And
the infirmarer is to keep a servant, who shall go and buy meat
three times a week, to wit, on Saturdays, Mondays, and Wednesdays,
but at the expense of the sender, and the said servant shall on the
days following prepare the meat at the expense of the infirmarer;
and he shall salt it and make seasoning as is customary, to wit, on
all high days and days when there is a processional duplex feast,
and on other days. On the feast of St. Michael he shall serve out
a seasoning made of sage and onions; but the said servant shall not
be bound to go and buy meat during Advent, and on Septuagesima and
Quinquagesima Sundays he shall serve out seasoning. Also when the
infirmarer serves out fresh meat, he is to provide fine salt. Also
the said servant is to go and fetch medicine once or oftener when
necessary, at the expense of the sick person, and to visit him. If
the sick person requires it, he can have aid in the payment of his
doctor, and the lord abbot is to pay for the doctor and medicines
of all cloistered persons.
"On the principal octaves the monks are to have seasoning, but
during the main feasts they are to have seasoning upon the first
day only.
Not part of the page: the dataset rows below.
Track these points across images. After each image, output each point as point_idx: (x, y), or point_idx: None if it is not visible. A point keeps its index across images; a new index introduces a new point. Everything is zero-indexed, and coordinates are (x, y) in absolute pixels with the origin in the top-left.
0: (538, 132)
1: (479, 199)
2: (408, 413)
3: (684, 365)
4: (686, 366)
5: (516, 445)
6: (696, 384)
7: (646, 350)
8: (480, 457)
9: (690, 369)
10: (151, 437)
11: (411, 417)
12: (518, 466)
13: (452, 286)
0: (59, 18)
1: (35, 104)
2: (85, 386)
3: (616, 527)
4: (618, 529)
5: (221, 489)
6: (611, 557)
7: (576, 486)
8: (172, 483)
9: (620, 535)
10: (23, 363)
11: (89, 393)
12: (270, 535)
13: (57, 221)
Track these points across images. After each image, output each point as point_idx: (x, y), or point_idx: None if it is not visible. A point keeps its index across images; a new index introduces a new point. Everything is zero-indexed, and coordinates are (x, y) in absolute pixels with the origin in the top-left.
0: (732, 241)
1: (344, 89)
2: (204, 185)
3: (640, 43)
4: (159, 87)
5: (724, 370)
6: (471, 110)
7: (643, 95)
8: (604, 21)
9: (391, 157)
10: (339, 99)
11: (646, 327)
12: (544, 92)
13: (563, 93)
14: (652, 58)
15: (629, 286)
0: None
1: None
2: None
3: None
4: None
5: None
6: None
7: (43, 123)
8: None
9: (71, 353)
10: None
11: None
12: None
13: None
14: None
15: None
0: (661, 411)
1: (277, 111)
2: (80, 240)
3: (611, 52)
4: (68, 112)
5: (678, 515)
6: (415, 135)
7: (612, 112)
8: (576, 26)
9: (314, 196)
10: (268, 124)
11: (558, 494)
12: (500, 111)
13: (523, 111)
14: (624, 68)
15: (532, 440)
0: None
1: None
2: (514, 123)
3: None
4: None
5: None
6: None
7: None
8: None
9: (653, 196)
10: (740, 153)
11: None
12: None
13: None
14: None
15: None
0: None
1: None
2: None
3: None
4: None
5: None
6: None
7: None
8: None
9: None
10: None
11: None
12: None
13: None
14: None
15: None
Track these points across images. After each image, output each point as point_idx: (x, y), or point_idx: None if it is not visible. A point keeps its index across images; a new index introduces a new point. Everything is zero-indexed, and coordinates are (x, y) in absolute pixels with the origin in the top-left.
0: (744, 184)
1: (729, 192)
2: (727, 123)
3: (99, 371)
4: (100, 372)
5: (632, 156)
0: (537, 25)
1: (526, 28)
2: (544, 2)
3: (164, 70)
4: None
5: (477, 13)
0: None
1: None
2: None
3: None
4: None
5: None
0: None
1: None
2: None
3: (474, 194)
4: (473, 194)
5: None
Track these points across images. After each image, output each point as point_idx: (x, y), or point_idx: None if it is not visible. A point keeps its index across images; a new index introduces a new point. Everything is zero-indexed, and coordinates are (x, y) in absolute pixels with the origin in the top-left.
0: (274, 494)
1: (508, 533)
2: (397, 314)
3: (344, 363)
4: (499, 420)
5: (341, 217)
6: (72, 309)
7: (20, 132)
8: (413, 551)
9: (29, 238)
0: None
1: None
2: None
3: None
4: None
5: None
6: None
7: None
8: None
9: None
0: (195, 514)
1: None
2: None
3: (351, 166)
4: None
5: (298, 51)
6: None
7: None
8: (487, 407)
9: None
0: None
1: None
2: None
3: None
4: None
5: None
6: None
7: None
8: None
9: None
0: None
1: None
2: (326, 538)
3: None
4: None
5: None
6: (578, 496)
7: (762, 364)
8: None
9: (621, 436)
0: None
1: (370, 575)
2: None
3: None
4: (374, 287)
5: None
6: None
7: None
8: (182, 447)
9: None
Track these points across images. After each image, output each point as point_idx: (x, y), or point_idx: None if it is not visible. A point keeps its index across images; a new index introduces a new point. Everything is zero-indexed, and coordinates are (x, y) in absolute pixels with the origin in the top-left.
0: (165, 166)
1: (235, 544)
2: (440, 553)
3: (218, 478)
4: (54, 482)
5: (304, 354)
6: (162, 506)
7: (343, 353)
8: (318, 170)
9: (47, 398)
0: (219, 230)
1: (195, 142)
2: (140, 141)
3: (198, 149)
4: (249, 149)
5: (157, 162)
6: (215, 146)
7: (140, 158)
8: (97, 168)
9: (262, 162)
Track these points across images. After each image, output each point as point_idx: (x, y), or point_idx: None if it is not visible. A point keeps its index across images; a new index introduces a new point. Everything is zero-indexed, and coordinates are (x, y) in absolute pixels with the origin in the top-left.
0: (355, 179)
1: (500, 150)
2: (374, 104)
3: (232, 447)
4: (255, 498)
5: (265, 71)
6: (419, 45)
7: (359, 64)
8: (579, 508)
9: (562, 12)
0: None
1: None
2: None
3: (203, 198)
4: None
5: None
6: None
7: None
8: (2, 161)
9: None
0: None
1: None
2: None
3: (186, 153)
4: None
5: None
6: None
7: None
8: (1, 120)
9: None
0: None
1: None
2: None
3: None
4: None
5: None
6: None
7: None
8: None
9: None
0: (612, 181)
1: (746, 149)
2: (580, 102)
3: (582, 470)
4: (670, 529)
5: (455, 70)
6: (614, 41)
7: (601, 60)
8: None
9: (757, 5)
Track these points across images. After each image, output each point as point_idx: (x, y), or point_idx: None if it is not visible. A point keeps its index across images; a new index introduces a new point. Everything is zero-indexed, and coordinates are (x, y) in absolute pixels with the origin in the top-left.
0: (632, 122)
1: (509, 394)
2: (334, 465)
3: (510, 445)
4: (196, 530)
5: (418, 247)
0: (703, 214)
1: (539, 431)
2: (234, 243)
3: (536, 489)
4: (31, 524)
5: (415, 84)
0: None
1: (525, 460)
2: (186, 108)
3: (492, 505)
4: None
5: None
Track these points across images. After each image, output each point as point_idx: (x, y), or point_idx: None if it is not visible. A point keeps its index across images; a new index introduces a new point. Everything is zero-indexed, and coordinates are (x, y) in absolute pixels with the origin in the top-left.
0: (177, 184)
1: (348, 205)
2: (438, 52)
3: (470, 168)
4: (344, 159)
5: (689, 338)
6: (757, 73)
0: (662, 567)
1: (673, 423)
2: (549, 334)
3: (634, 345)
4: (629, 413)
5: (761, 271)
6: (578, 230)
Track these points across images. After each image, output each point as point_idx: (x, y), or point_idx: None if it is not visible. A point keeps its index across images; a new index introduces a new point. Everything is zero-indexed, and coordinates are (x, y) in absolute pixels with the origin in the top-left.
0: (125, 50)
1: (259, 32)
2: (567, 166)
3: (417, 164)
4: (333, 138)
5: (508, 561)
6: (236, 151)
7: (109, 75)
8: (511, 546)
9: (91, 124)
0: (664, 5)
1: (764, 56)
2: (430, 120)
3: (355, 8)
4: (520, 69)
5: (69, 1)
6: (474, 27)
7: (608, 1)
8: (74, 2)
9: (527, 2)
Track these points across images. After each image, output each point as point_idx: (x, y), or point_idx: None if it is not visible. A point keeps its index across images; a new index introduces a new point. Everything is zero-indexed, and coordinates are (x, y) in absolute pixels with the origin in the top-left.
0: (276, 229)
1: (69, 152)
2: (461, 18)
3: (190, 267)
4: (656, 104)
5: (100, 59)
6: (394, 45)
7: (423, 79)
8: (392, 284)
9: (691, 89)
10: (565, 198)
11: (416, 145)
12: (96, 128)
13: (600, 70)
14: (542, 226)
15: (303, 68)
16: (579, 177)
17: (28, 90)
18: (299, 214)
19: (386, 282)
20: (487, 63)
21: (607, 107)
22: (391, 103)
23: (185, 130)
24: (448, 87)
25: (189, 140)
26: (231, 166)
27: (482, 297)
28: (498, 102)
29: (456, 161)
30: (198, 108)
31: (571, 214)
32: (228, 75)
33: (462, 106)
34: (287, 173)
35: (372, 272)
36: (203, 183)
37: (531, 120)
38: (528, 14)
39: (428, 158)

The infirmarer is not bound to do anything or serve out
anything on days when no flesh is eaten. The cellarer is to do
this, and during the times of the said infirmaries, the servants of
the monastery and convent are to be, as above, on the same footing
as those who are in religion, that is to say, half of them are to
be bled during one fifteen days, and the other half during the
other fifteen days, as is customary.